I'm finally feeling more human than sick (luckily that one single vomiting from coughing incident was the only one- after the initial few days) and I had a plethora of plans to choose from for today. I could go to utopia with my false hopes (I'm just cheap) and look for Josh's long lost winter coat which he will need next week, I could have gone to costco for some stuff we are out of, I could have gone to the fancy schmancy lumber store for the ply wood with which to carve my future wood block. But then Josh started saying he felt sick last night and sure enough he was legit sick this morning. I did make it out with sweet pea, before the rain which is coming down now, and I had a nice walk in the woods with a sweet young man who owns one of my favorite of sweet pea's playmates, but now I am feeling tied to the house, due to sick Josh, who requires nothing more than liquids and fever monitoring, and the husband, who would not be capable of fever monitoring and liquid providing, and has his own special needs, as in fall prevention and won't feed himself unless there is a box of something that does not require any preparation already sitting out on the kitchen island. Seriously, folks, when I don't want him to snarf something down all I have to do is put it into a cabinet. It's like it doesn't even exist when there is a door in front of it.

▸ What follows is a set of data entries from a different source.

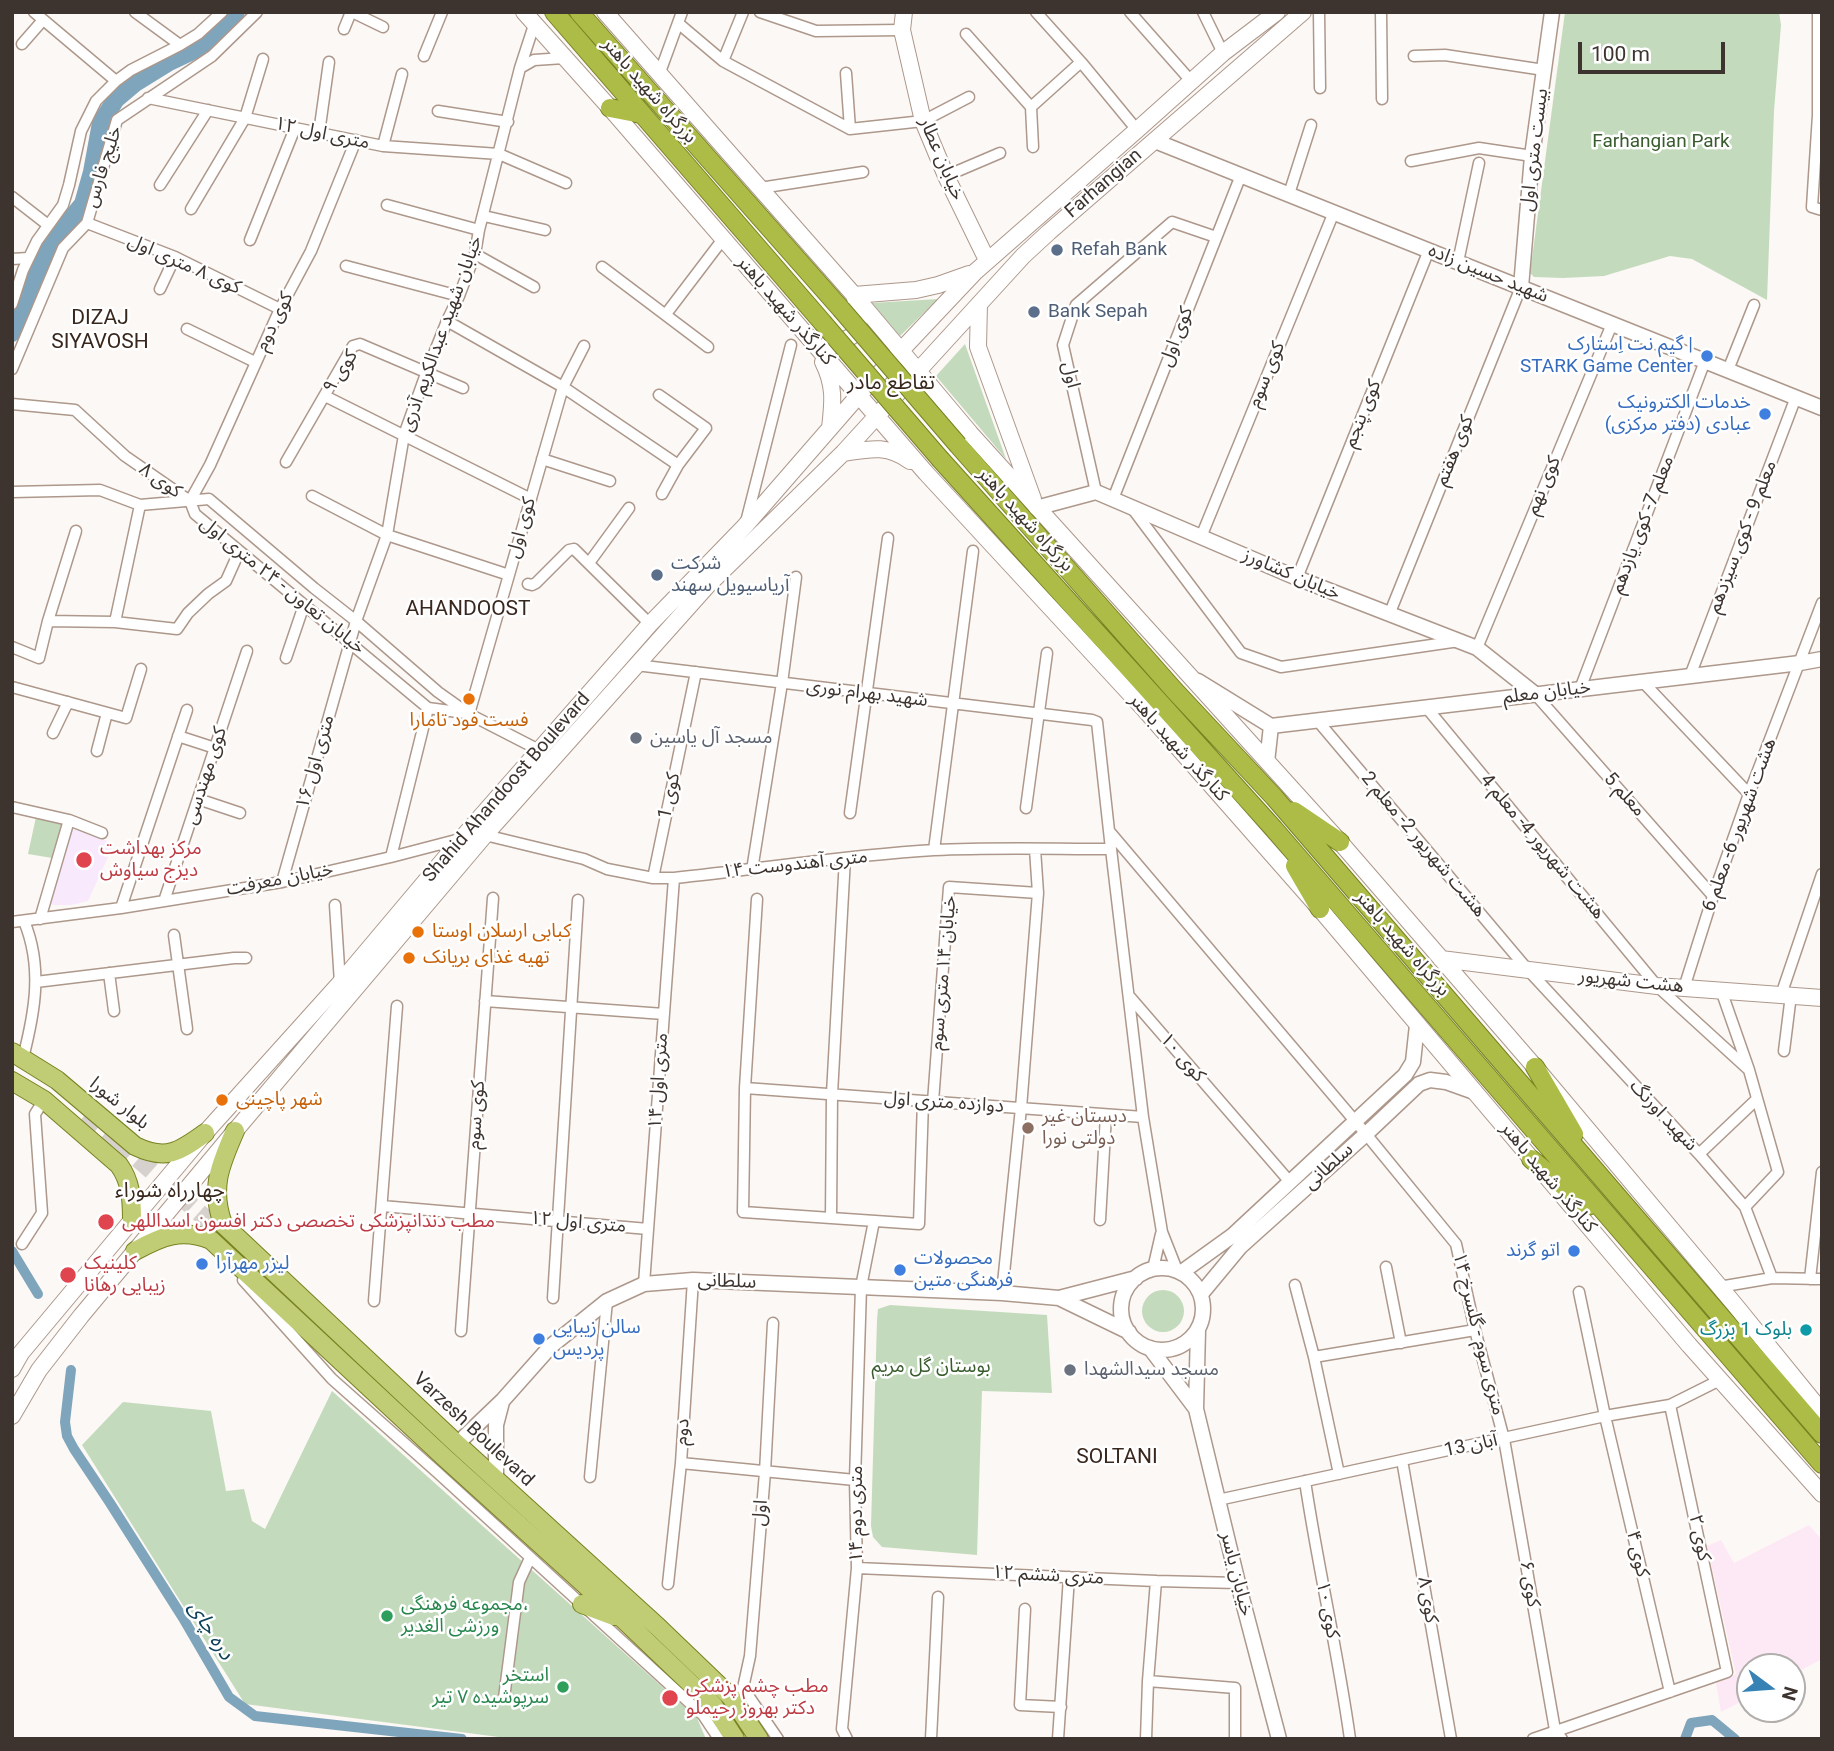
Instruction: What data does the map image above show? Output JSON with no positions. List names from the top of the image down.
{
  "streets": {
    "highway": ["بزرگراه شهید باهنر"],
    "main road": [
      "خیابان عطار",
      "Farhangian",
      "کنارگذر شهید باهنر",
      "Shahid Ahandoost Boulevard",
      "هشت شهریور",
      "بلوار شورا",
      "Varzesh Boulevard"
    ],
    "street": [
      "۱۲ متری اول",
      "بیست متری اول",
      "خلیج فارس",
      "کوی ۸ متری اول",
      "شهید حسین زاده",
      "کوی دوم",
      "خیابان شهید عبدالکریم آذری",
      "کوی اول",
      "کوی ۹",
      "اول",
      "کوی سوم",
      "کوی پنجم",
      "کوی هفتم",
      "کوی ۸",
      "کوی نهم",
      "معلم 7- کوی یازدهم",
      "معلم 9 - کوی سیزدهم",
      "خیابان کشاورز",
      "خیابان تعاون - ۲۴ متری اول",
      "خیابان معلم",
      "شهید بهرام نوری",
      "۱۶ متری اول",
      "کوی مهندسی",
      "معلم 5",
      "کوی 1",
      "هشت شهریور 6- معلم 6",
      "هشت شهریور 2- معلم 2",
      "هشت شهریور 4- معلم 4",
      "۱۴ متری آهندوست",
      "خیابان معرفت",
      "خیابان ۱۴ متری سوم",
      "کوی ۱۰",
      "۱۴ متری اول",
      "دوازده متری اول",
      "شهید اورنگ",
      "سلطانی",
      "۱۴ متری سوم - گلسرخ",
      "دوم",
      "13 آبان",
      "۱۴ متری دوم",
      "کوی ۲",
      "کوی ۴",
      "خیابان یاسر",
      "۱۲ متری ششم",
      "کوی ۶"
    ]
  },
  "crossings": [
    ["۱۲ متری اول", "خلیج فارس"],
    ["۱۲ متری اول", "کوی دوم"],
    ["۱۲ متری اول", "خیابان شهید عبدالکریم آذری"],
    ["۱۲ متری اول", "کوی سوم"],
    ["۱۲ متری اول", "۱۴ متری اول"],
    ["بیست متری اول", "شهید حسین زاده"],
    ["بیست متری اول", "کوی هفتم"],
    ["خیابان عطار", "Farhangian"],
    ["خلیج فارس", "کوی ۸ متری اول"],
    ["Farhangian", "شهید حسین زاده"],
    ["Farhangian", "کنارگذر شهید باهنر"],
    ["Farhangian", "Shahid Ahandoost Boulevard"],
    ["کوی ۸ متری اول", "کوی دوم"],
    ["شهید حسین زاده", "کوی اول"],
    ["شهید حسین زاده", "کوی سوم"],
    ["شهید حسین زاده", "کوی پنجم"],
    ["شهید حسین زاده", "کوی هفتم"],
    ["شهید حسین زاده", "کوی نهم"],
    ["شهید حسین زاده", "معلم 7- کوی یازدهم"],
    ["شهید حسین زاده", "معلم 9 - کوی سیزدهم"],
    ["کنارگذر شهید باهنر", "خیابان شهید عبدالکریم آذری"],
    ["کنارگذر شهید باهنر", "Shahid Ahandoost Boulevard"],
    ["کنارگذر شهید باهنر", "سلطانی"],
    ["کنارگذر شهید باهنر", "13 آبان"],
    ["کوی دوم", "کوی ۸"],
    ["کوی دوم", "خیابان تعاون - ۲۴ متری اول"],
    ["خیابان شهید عبدالکریم آذری", "کوی ۹"],
    ["خیابان شهید عبدالکریم آذری", "خیابان تعاون - ۲۴ متری اول"],
    ["خیابان شهید عبدالکریم آذری", "۱۶ متری اول"],
    ["کوی اول", "اول"],
    ["کوی اول", "خیابان کشاورز"],
    ["کوی اول", "خیابان تعاون - ۲۴ متری اول"],
    ["اول", "خیابان کشاورز"],
    ["اول", "Varzesh Boulevard"],
    ["کوی سوم", "خیابان کشاورز"],
    ["کوی پنجم", "خیابان کشاورز"],
    ["کوی هفتم", "خیابان کشاورز"],
    ["کوی ۸", "خیابان تعاون - ۲۴ متری اول"],
    ["کوی ۸", "13 آبان"],
    ["کوی نهم", "خیابان کشاورز"],
    ["معلم 7- کوی یازدهم", "خیابان معلم"],
    ["معلم 9 - کوی سیزدهم", "خیابان معلم"],
    ["خیابان کشاورز", "خیابان معلم"],
    ["خیابان کشاورز", "معلم 5"],
    ["خیابان تعاون - ۲۴ متری اول", "۱۶ متری اول"],
    ["خیابان تعاون - ۲۴ متری اول", "Shahid Ahandoost Boulevard"],
    ["خیابان معلم", "معلم 5"],
    ["خیابان معلم", "هشت شهریور 6- معلم 6"],
    ["خیابان معلم", "هشت شهریور 2- معلم 2"],
    ["خیابان معلم", "هشت شهریور 4- معلم 4"],
    ["شهید بهرام نوری", "Shahid Ahandoost Boulevard"],
    ["شهید بهرام نوری", "کوی 1"],
    ["۱۶ متری اول", "خیابان معرفت"],
    ["کوی مهندسی", "خیابان معرفت"],
    ["Shahid Ahandoost Boulevard", "۱۴ متری آهندوست"],
    ["Shahid Ahandoost Boulevard", "خیابان معرفت"],
    ["Shahid Ahandoost Boulevard", "بلوار شورا"],
    ["معلم 5", "هشت شهریور 6- معلم 6"],
    ["کوی 1", "۱۴ متری آهندوست"],
    ["هشت شهریور 6- معلم 6", "هشت شهریور"],
    ["هشت شهریور 2- معلم 2", "هشت شهریور"],
    ["هشت شهریور 2- معلم 2", "شهید اورنگ"],
    ["هشت شهریور 4- معلم 4", "هشت شهریور"],
    ["۱۴ متری آهندوست", "۱۴ متری اول"],
    ["خیابان ۱۴ متری سوم", "دوازده متری اول"],
    ["هشت شهریور", "شهید اورنگ"],
    ["کوی ۱۰", "سلطانی"],
    ["کوی ۱۰", "13 آبان"],
    ["۱۴ متری اول", "سلطانی"],
    ["سلطانی", "۱۴ متری سوم - گلسرخ"],
    ["سلطانی", "Varzesh Boulevard"],
    ["سلطانی", "دوم"],
    ["سلطانی", "۱۴ متری دوم"],
    ["سلطانی", "خیابان یاسر"],
    ["۱۴ متری سوم - گلسرخ", "13 آبان"],
    ["۱۴ متری سوم - گلسرخ", "کوی ۶"],
    ["13 آبان", "کوی ۲"],
    ["13 آبان", "کوی ۴"],
    ["13 آبان", "خیابان یاسر"],
    ["13 آبان", "کوی ۶"],
    ["۱۴ متری دوم", "۱۲ متری ششم"],
    ["کوی ۲", "کوی ۴"],
    ["خیابان یاسر", "۱۲ متری ششم"]
  ],
  "districts": [
    "DIZAJ SIYAVOSH",
    "تقاطع مادر",
    "AHANDOOST",
    "چهارراه شوراء",
    "SOLTANI"
  ],
  "water": ["دره چای"],
  "parks": ["Farhangian Park", "بوستان گل مریم"],
  "places": [
    "Refah Bank",
    "Bank Sepah",
    "گیم نت اِستارک | STARK Game Center",
    "خدمات الکترونیک عبادی (دفتر مرکزی)",
    "شرکت آریاسیویل سهند",
    "فست فود تامارا",
    "مسجد آل یاسین",
    "مرکز بهداشت دیزج سیاوش",
    "کبابی ارسلان اوستا",
    "تهیه غذای بریانک",
    "شهر پاچینی",
    "دبستان غیر دولتی نورا",
    "مطب دندانپزشکی تخصصی دکتر افسون اسداللهی",
    "اتو گرند",
    "لیزر مهرآرا",
    "محصولات فرهنگی متین",
    "کلینیک زیبایی رهانا",
    "بلوک 1 بزرگ",
    "سالن زیبایی پردیس",
    "مسجد سیدالشهدا",
    "مجموعه فرهنگی، ورزشی الغدیر",
    "استخر سرپوشیده ۷ تیر",
    "مطب چشم پزشکی دکتر بهروز رحیملو"
  ],
  "scale_bar": "100 m",
  "north": "right"
}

Don't worry No one starves round here. Guess who has a messy kitchen island!!
Anyways, The other day there was a story going around about a scam in NY where someone was "buying" used photo equipment from people and said they would venmo them the money but cancel the transaction once they had made off with the equipment, which they would then pawn at one of the famous camera stores. This is not an issue for me, since I hold onto everything I own until it is thoroughly used up, broken and worthless and I don't buy used equipment either, but at the end of the story they managed to catch the thief and he had the same name as one of my students from my first year of teaching- you know the kind of student who, 30 years later, I still sit around wondering if he managed to have a decent life because the odds were so stacked against him. And then I realized this little jewel of a beautiful boy with the bad luck would be 38 or 39 now!! The criminal could have been my ex-student's kid! I feel old.
It makes me wonder if any teachers I ever had sat around wondering what kind of adult I would turn out to be. I wonder of any of them missed me. I've been thinking a lot about teachers the past day because lil sis told me that a teacher of one of her kids has been saying hateful things to him. That kind of nonsense makes me so angry. When I was a teacher I felt that teaching was such an immense responsibility and that every word out of my mouth had to be instructional or beneficial in some way. I was trained to understand/know/live and breathe that responsibility when I got my master's in education. Doesn't everyone learn the same stuff? I guess it's just disillusioning. Living with this corrupt administration is making the normal stresses of every day life harder to bear. In a situation where the world froze and I had a couple of minutes alone with the frozen body of that teacher, I'd punch her quite a bit and then I'd staple her mouth together from one end to the other. She'd reanimate and figure out she might want to change the way she talks to kids.